Extracted data entries
^^^^^^^^

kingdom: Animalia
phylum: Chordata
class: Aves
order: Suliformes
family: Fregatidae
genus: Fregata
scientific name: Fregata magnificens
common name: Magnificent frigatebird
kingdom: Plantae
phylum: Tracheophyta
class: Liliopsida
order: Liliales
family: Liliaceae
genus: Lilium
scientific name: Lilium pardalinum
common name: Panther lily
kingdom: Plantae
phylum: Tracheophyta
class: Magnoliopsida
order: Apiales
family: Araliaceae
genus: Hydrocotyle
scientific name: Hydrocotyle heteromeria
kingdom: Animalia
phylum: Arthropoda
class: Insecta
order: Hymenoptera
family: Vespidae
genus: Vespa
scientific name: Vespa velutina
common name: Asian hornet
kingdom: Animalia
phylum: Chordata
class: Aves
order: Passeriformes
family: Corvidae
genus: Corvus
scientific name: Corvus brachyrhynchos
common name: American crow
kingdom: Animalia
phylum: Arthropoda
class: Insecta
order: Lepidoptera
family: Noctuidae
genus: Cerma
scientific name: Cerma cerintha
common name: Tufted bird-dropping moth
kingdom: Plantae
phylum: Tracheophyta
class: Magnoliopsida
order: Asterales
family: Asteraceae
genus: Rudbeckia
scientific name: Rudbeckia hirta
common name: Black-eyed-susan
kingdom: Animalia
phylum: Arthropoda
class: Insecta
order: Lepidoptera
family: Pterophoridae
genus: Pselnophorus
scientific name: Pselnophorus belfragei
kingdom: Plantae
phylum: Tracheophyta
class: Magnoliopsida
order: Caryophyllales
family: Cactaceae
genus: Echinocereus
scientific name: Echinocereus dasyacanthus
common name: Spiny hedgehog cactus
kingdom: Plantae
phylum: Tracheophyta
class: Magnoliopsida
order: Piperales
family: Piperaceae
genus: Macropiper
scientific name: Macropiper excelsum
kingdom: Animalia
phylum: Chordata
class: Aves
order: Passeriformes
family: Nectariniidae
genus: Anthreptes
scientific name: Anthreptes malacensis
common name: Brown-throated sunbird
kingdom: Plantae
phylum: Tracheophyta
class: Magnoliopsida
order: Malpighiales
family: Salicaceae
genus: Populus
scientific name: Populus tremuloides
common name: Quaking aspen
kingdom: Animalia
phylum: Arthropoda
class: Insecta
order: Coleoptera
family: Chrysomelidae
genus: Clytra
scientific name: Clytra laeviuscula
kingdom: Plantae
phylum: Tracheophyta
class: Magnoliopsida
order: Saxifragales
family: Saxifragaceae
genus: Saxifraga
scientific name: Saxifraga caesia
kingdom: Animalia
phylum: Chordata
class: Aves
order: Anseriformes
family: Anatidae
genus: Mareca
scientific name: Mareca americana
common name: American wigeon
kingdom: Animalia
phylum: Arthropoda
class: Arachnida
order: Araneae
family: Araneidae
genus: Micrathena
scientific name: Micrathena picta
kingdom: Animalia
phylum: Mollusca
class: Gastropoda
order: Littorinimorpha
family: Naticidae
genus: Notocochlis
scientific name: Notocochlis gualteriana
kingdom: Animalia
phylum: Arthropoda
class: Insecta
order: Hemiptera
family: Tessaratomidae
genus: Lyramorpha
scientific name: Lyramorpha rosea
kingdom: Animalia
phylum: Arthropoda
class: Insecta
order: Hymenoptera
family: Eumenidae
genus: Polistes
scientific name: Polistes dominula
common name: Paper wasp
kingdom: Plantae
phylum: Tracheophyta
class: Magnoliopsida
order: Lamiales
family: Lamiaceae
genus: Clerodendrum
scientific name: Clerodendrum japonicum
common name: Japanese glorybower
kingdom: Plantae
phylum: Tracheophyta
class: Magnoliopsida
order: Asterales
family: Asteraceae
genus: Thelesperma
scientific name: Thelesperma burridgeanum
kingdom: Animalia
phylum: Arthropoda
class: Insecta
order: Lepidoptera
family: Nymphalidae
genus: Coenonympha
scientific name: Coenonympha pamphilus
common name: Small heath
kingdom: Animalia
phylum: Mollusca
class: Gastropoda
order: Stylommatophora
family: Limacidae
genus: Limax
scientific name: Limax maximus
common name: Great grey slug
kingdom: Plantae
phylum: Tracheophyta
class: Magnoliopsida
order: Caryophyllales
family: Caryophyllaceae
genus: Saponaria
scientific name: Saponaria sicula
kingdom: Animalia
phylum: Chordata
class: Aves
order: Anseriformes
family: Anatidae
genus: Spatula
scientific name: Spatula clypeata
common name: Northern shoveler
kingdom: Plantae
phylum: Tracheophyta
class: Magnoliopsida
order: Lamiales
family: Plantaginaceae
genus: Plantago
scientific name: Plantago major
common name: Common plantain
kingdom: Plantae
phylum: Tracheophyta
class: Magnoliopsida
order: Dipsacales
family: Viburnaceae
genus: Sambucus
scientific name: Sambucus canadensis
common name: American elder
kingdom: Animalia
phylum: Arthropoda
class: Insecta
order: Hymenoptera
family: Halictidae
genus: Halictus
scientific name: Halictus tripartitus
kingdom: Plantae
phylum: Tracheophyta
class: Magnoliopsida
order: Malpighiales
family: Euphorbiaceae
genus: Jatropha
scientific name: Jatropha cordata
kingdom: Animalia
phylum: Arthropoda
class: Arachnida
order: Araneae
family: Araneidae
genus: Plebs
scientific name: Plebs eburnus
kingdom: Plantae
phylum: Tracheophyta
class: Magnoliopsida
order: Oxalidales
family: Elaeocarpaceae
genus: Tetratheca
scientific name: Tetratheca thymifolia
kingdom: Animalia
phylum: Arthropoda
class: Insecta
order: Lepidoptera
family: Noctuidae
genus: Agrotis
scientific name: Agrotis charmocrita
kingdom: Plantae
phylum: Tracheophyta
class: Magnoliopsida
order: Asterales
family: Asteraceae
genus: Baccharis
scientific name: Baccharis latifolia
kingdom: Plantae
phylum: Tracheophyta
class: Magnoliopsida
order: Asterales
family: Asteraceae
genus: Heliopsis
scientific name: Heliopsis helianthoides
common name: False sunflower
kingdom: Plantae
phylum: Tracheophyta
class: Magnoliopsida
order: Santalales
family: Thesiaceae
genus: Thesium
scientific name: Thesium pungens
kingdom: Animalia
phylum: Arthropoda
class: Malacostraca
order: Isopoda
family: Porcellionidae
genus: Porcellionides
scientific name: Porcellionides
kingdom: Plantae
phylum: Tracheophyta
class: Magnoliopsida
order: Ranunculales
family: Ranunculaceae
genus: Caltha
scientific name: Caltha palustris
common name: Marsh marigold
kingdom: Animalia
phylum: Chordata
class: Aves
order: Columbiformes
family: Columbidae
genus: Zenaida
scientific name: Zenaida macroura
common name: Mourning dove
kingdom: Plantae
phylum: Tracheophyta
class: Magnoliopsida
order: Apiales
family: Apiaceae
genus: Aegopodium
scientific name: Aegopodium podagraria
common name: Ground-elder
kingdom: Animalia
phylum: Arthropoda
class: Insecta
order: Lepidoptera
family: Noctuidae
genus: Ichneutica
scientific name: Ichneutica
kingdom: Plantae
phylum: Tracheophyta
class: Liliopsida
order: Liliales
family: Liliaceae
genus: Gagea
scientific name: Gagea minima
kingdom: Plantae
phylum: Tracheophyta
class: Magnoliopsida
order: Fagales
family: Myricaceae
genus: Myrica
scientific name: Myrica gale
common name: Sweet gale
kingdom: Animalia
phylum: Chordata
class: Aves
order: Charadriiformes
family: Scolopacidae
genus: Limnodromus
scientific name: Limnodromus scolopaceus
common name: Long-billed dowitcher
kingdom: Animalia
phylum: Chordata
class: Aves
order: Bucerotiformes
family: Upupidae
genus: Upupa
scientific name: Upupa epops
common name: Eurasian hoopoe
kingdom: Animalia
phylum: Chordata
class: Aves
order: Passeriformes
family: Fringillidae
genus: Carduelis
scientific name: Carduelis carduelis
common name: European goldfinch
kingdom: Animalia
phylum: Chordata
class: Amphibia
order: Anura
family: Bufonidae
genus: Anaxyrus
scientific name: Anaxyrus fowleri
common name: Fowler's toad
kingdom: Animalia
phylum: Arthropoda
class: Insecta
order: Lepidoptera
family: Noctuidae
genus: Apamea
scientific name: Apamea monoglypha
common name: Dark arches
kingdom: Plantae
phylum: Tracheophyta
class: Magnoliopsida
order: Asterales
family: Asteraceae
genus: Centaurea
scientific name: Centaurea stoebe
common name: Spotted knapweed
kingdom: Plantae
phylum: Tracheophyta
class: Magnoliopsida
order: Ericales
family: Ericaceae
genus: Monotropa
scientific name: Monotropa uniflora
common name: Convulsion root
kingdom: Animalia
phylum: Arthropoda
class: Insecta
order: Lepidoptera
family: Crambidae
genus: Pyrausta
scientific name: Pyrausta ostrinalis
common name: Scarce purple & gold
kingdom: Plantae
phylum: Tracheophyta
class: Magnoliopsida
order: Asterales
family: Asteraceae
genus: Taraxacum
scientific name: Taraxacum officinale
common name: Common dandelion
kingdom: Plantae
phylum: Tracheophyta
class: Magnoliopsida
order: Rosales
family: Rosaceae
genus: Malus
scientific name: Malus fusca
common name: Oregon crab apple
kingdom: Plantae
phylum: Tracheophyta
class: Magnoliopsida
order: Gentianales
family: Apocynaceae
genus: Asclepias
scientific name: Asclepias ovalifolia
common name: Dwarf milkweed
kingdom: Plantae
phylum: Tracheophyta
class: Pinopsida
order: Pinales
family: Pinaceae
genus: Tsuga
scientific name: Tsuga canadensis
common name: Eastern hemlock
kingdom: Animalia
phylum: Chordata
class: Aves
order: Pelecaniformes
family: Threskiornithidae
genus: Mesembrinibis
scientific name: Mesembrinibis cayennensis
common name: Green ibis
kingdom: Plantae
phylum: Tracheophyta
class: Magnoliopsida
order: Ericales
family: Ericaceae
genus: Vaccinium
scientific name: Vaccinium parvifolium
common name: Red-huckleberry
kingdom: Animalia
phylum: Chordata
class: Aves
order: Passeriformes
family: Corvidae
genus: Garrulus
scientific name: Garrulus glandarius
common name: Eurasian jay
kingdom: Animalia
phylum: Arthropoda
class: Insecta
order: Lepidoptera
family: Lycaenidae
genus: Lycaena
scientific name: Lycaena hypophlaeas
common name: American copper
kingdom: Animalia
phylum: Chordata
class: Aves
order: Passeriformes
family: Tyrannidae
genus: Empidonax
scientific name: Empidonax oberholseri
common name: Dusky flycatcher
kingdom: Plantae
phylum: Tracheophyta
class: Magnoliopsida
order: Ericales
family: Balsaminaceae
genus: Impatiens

^^^^^^^^

Problem. Write out the records word for word, beginning with the first line and continuing through the line that contains "genus: Rudbeckia".

Solution.
kingdom: Animalia
phylum: Chordata
class: Aves
order: Suliformes
family: Fregatidae
genus: Fregata
scientific name: Fregata magnificens
common name: Magnificent frigatebird
kingdom: Plantae
phylum: Tracheophyta
class: Liliopsida
order: Liliales
family: Liliaceae
genus: Lilium
scientific name: Lilium pardalinum
common name: Panther lily
kingdom: Plantae
phylum: Tracheophyta
class: Magnoliopsida
order: Apiales
family: Araliaceae
genus: Hydrocotyle
scientific name: Hydrocotyle heteromeria
kingdom: Animalia
phylum: Arthropoda
class: Insecta
order: Hymenoptera
family: Vespidae
genus: Vespa
scientific name: Vespa velutina
common name: Asian hornet
kingdom: Animalia
phylum: Chordata
class: Aves
order: Passeriformes
family: Corvidae
genus: Corvus
scientific name: Corvus brachyrhynchos
common name: American crow
kingdom: Animalia
phylum: Arthropoda
class: Insecta
order: Lepidoptera
family: Noctuidae
genus: Cerma
scientific name: Cerma cerintha
common name: Tufted bird-dropping moth
kingdom: Plantae
phylum: Tracheophyta
class: Magnoliopsida
order: Asterales
family: Asteraceae
genus: Rudbeckia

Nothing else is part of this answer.